(Page images and extracted text)
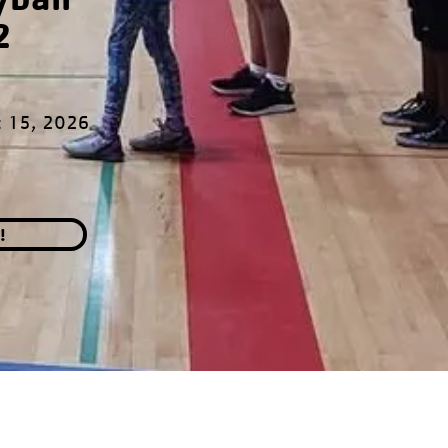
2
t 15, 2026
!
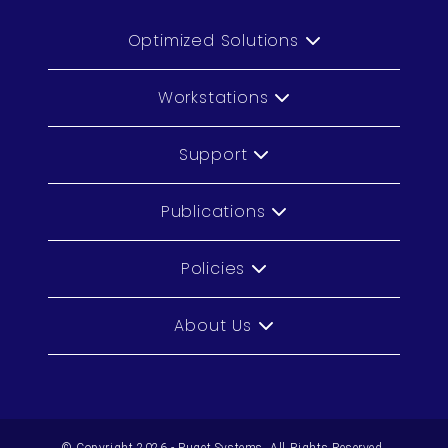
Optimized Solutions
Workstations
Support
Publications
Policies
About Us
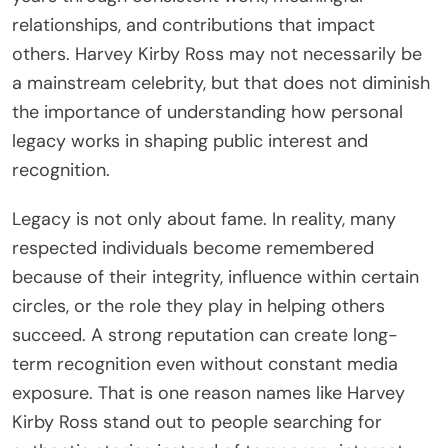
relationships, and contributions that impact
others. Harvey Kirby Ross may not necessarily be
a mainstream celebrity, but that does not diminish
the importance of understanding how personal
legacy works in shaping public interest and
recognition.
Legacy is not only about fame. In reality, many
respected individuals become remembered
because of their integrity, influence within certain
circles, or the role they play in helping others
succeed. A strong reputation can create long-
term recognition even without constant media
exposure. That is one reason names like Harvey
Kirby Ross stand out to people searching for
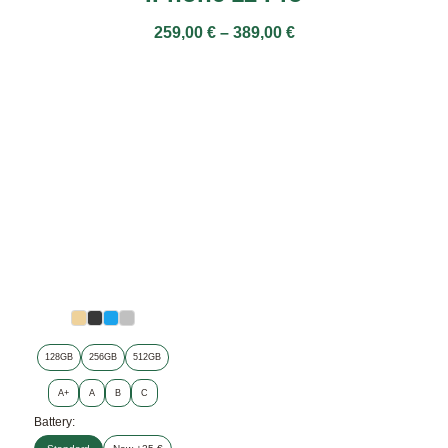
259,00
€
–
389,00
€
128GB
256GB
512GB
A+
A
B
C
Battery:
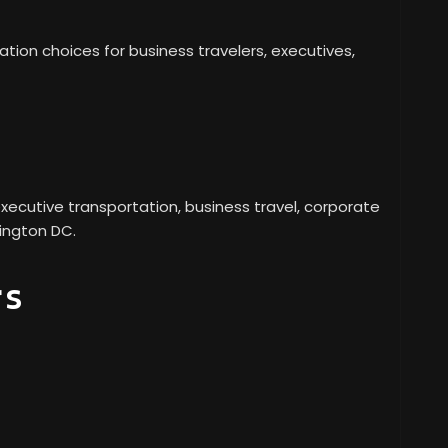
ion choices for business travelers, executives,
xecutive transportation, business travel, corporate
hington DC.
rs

* * *

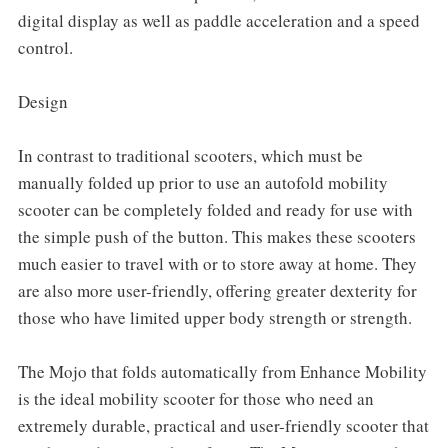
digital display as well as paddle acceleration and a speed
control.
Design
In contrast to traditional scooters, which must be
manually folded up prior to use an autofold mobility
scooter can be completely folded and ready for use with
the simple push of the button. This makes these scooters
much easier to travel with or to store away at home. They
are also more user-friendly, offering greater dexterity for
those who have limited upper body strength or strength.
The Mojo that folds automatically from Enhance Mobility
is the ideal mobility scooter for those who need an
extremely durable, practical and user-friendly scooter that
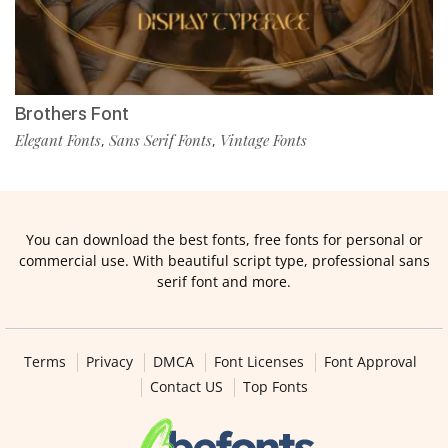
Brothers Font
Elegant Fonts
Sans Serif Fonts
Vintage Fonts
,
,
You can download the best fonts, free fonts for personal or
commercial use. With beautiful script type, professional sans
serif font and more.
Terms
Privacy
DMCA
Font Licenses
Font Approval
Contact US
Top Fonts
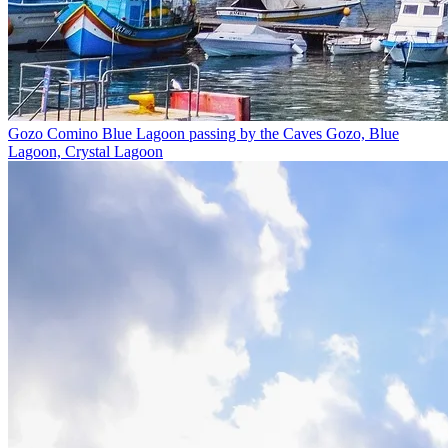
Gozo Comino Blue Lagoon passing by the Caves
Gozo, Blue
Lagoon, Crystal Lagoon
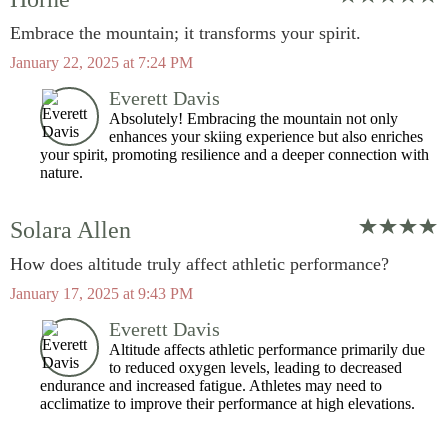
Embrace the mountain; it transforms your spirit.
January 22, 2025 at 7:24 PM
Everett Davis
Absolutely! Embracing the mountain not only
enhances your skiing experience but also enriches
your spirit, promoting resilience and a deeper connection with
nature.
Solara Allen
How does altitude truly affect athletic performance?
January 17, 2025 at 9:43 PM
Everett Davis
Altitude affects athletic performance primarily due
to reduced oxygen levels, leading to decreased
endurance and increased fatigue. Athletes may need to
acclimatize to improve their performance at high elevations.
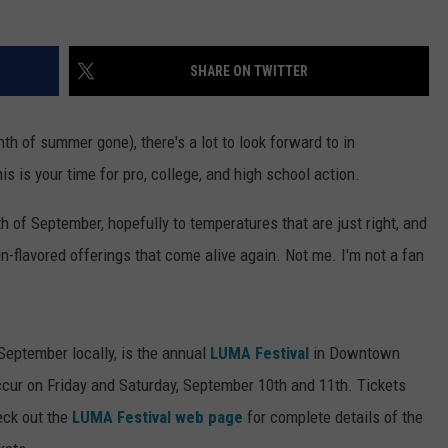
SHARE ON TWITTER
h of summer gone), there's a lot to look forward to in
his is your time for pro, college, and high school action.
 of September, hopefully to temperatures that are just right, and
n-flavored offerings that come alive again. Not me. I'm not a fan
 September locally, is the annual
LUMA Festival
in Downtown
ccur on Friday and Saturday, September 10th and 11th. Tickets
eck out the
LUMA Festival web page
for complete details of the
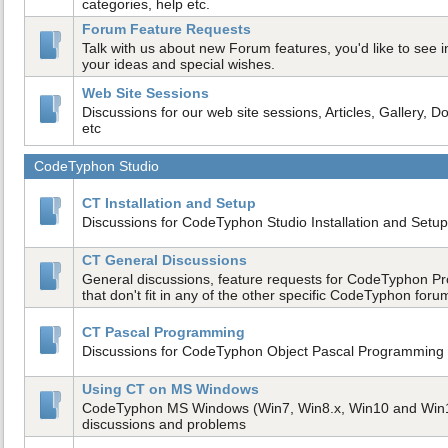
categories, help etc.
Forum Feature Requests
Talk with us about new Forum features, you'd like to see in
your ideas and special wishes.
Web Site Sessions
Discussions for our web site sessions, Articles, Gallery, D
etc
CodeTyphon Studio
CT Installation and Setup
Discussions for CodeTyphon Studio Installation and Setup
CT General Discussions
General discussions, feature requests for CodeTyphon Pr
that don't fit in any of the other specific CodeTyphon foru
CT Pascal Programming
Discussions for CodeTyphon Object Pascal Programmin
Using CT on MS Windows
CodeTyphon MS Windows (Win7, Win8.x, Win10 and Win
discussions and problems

YOUR INSTRUCTIONS: From the records above, extract exactly and only the lines that begin at the line with "h of summer" and stop after the line with "in Downtown".

ANSWER:
h of summer gone), there's a lot to look forward to in
his is your time for pro, college, and high school action.
 of September, hopefully to temperatures that are just right, and
n-flavored offerings that come alive again. Not me. I'm not a fan
 September locally, is the annual
LUMA Festival
in Downtown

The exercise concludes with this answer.